Effects of the Invention As is clear from the above description, the present invention comprises a cylinder, a main bearing and a sub-bearing fixed to both ends of the cylinder, and a shaft having a crank partially housed in the main bearing and the sub-bearing. , a roller rotatably housed in the crank, a first vane that reciprocates slidably in a vane groove provided in the cylinder, and whose tip still contacts the roller, and a second vane whose tip does not come into contact with the roller. From the vane, a first vane and a second vane are arranged in parallel, and the contact surfaces of both vanes are provided with different plate thicknesses so as to be inclined with respect to the direction of reciprocating movement, and the plate thickness of the first vane is The thicker side of the roller is the side that comes into contact with the roller, and the back of the second vane is equipped with a spring that biases the second vane in the direction of the roller, so the pressure is higher than the gap between both vanes and both bearings. The gap between both vanes and the side surface of the vane groove, where a large amount of refrigerant leaks into the suction chamber and the compression chamber, becomes smaller, reducing leakage loss and improving the efficiency of the compressor.

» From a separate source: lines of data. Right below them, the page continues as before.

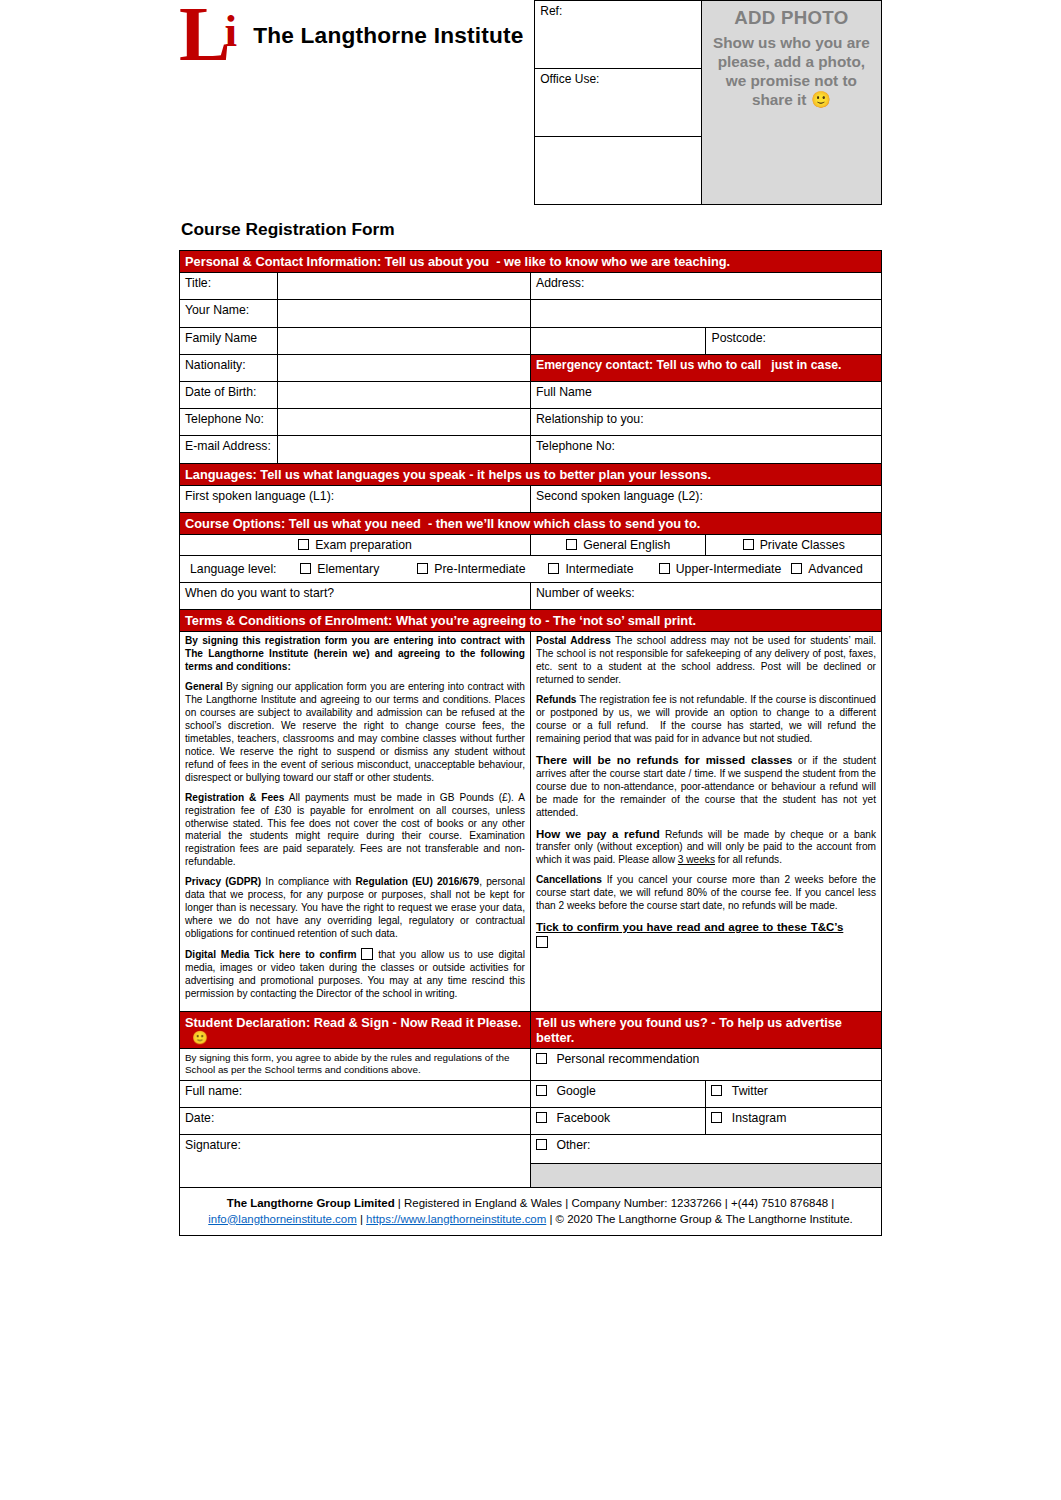Li
The Langthorne Institute
| Ref: | ADD PHOTO Show us who you are please, add a photo, we promise not to share it 🙂 |
| Office Use: |
Course Registration Form
| Personal & Contact Information: Tell us about you - we like to know who we are teaching. |
| Title: | | Address: |
| Your Name: | | |
| Family Name | | | Postcode: |
| Nationality: | | Emergency contact: Tell us who to call just in case. |
| Date of Birth: | | Full Name |
| Telephone No: | | Relationship to you: |
| E-mail Address: | | Telephone No: |
| Languages: Tell us what languages you speak - it helps us to better plan your lessons. |
| First spoken language (L1): | Second spoken language (L2): |
| Course Options: Tell us what you need - then we’ll know which class to send you to. |
| Exam preparation | General English | Private Classes |
| / Language level: / Elementary / Pre-Intermediate / Intermediate / Upper-Intermediate / Advanced / |
| When do you want to start? | Number of weeks: |
| Terms & Conditions of Enrolment: What you’re agreeing to - The ‘not so’ small print. |
| By signing this registration form you are entering into contract with The Langthorne Institute (herein we) and agreeing to the following terms and conditions: General By signing our application form you are entering into contract with The Langthorne Institute and agreeing to our terms and conditions. Places on courses are subject to availability and admission can be refused at the school’s discretion. We reserve the right to change course fees, the timetables, teachers, classrooms and may combine classes without further notice. We reserve the right to suspend or dismiss any student without refund of fees in the event of serious misconduct, unacceptable behaviour, disrespect or bullying toward our staff or other students. Registration & Fees All payments must be made in GB Pounds (£). A registration fee of £30 is payable for enrolment on all courses, unless otherwise stated. This fee does not cover the cost of books or any other material the students might require during their course. Examination registration fees are paid separately. Fees are not transferable and non-refundable. Privacy (GDPR) In compliance with Regulation (EU) 2016/679 , personal data that we process, for any purpose or purposes, shall not be kept for longer than is necessary. You have the right to request we erase your data, where we do not have any overriding legal, regulatory or contractual obligations for continued retention of such data. Digital Media Tick here to confirm that you allow us to use digital media, images or video taken during the classes or outside activities for advertising and promotional purposes. You may at any time rescind this permission by contacting the Director of the school in writing. | Postal Address The school address may not be used for students’ mail. The school is not responsible for safekeeping of any delivery of post, faxes, etc. sent to a student at the school address. Post will be declined or returned to sender. Refunds The registration fee is not refundable. If the course is discontinued or postponed by us, we will provide an option to change to a different course or a full refund. If the course has started, we will refund the remaining period that was paid for in advance but not studied. There will be no refunds for missed classes or if the student arrives after the course start date / time. If we suspend the student from the course due to non-attendance, poor-attendance or behaviour a refund will be made for the remainder of the course that the student has not yet attended. How we pay a refund Refunds will be made by cheque or a bank transfer only (without exception) and will only be paid to the account from which it was paid. Please allow 3 weeks for all refunds. Cancellations If you cancel your course more than 2 weeks before the course start date, we will refund 80% of the course fee. If you cancel less than 2 weeks before the course start date, no refunds will be made. Tick to confirm you have read and agree to these T&C’s |
| Student Declaration: Read & Sign - Now Read it Please. 🙂 | Tell us where you found us? - To help us advertise better. |
| By signing this form, you agree to abide by the rules and regulations of the School as per the School terms and conditions above. | Personal recommendation |
| Full name: | Google | Twitter |
| Date: | Facebook | Instagram |
| Signature: | Other: |
The Langthorne Group Limited | Registered in England & Wales | Company Number: 12337266 | +(44) 7510 876848 |
info@langthorneinstitute.com | https://www.langthorneinstitute.com | © 2020 The Langthorne Group & The Langthorne Institute.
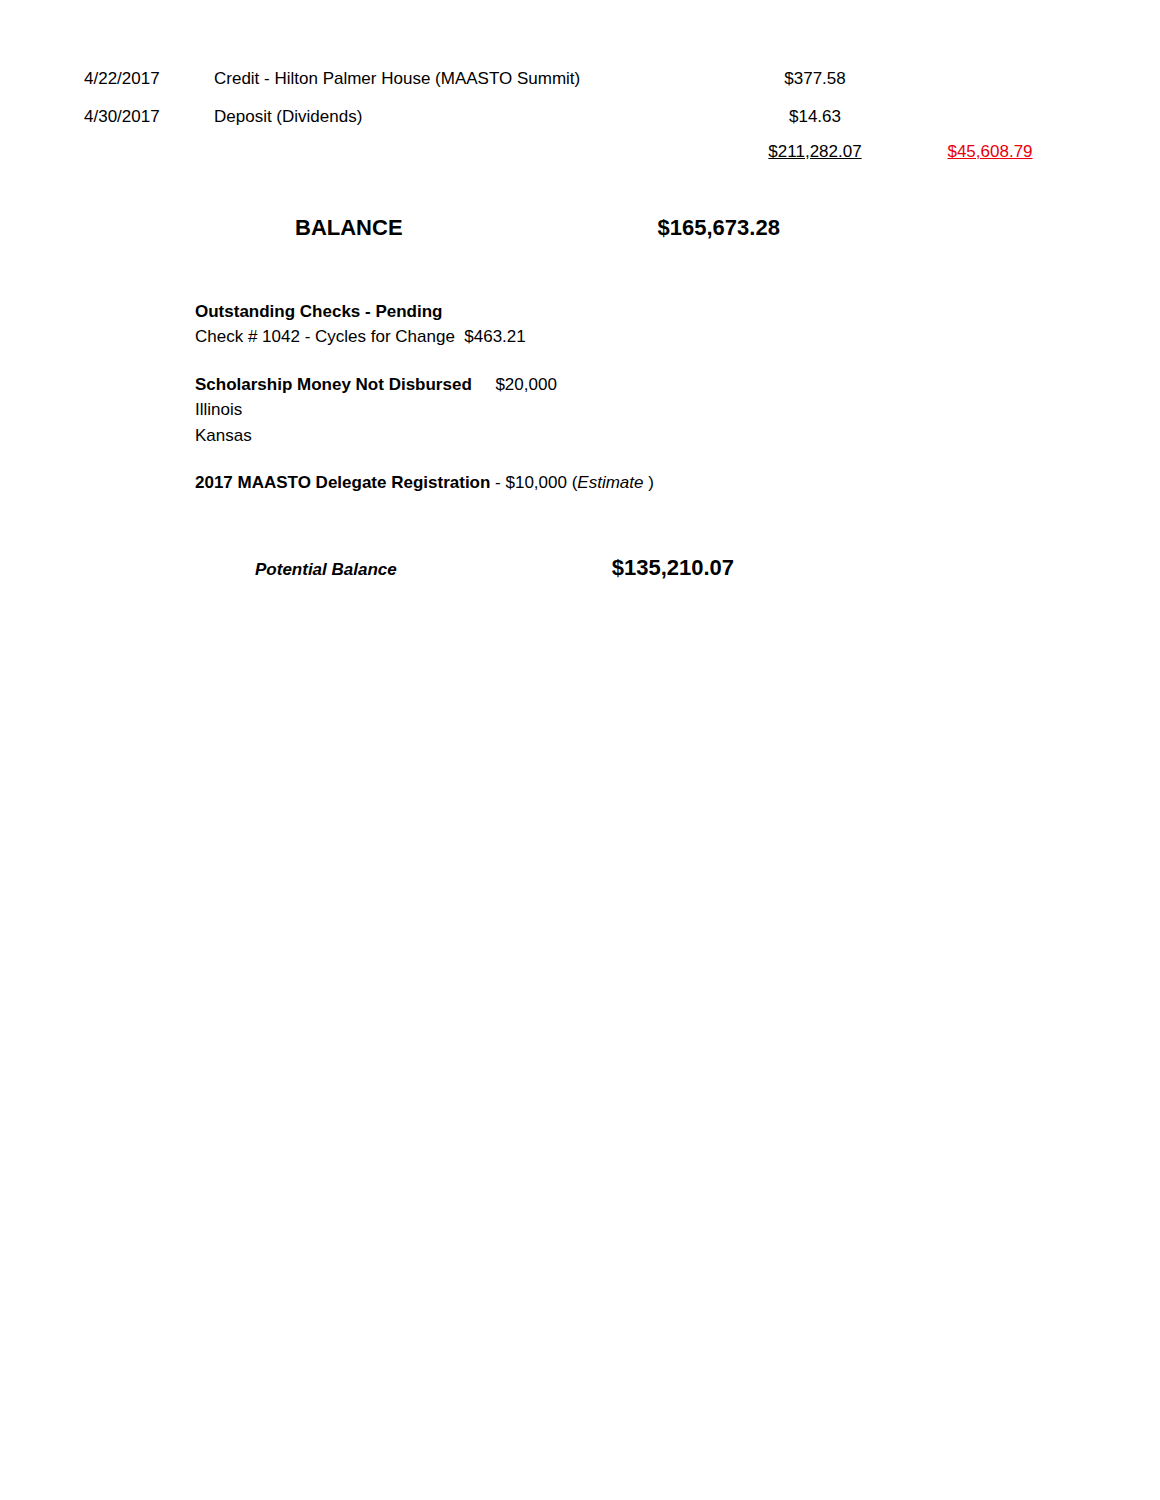| 4/22/2017 | Credit - Hilton Palmer House (MAASTO Summit) | $377.58 | |
| 4/30/2017 | Deposit (Dividends) | $14.63 | |
| | | $211,282.07 | $45,608.79 |
BALANCE $165,673.28
Outstanding Checks - Pending
Check # 1042 - Cycles for Change $463.21
Scholarship Money Not Disbursed $20,000
Illinois
Kansas
2017 MAASTO Delegate Registration - $10,000 (Estimate )
Potential Balance $135,210.07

In addition, the first vane and the second vane that partition the suction chamber and the compression chamber
Since the upper and lower gaps between the upper and lower end surfaces of the vanes and both bearings can be maintained evenly, the amount of refrigerant leaking from the compression chamber to the suction chamber through this gap can also be reduced, improving the efficiency of the compressor. can.

[Brief explanation of drawings]

Fig. 1 is a cross-sectional view of the vicinity of the vane of a rotary compressor showing an embodiment of the present invention, Fig. 2 is an enlarged view of the main part of Fig. 1, and Fig. 3 is taken along the I-I/ line in Fig. 1. 4 is a vertical cross-sectional view of a conventional rotary compressor, FIG. 6 is an enlarged view of the main parts in FIG. 4, and FIG. 6 is a view taken along line n-n' in FIG. 4. It is. 3...Shaft, 3c...Crank,
4...Cylinder, 4a...Vane groove, 2
0.--.First vane. 20a... Slanted contact surface of the first vane, 21
...Second vane, 21a...Slanted contact surface of second vane, 23...Spring.

Claims (1)

[Claims] a cylinder, a main bearing and a sub-bearing fixed to both ends of the cylinder, a shaft having a crank partially housed in the main bearing and the sub-bearing, and a roller rotatably housed in the crank; The first vane slideably reciprocates in a vane groove provided in the cylinder, and includes a first vane whose tip abuts the roller, and a second vane whose tip does not abut the roller. The second vanes are arranged in parallel, and the contact surfaces of both vanes are provided with different thicknesses so as to be inclined with respect to the reciprocating direction, and the thicker side of the first vane is in contact with the roller. A rotary compressor, the rotary compressor having a spring on the back side of the second vane that urges the second vane toward the roller.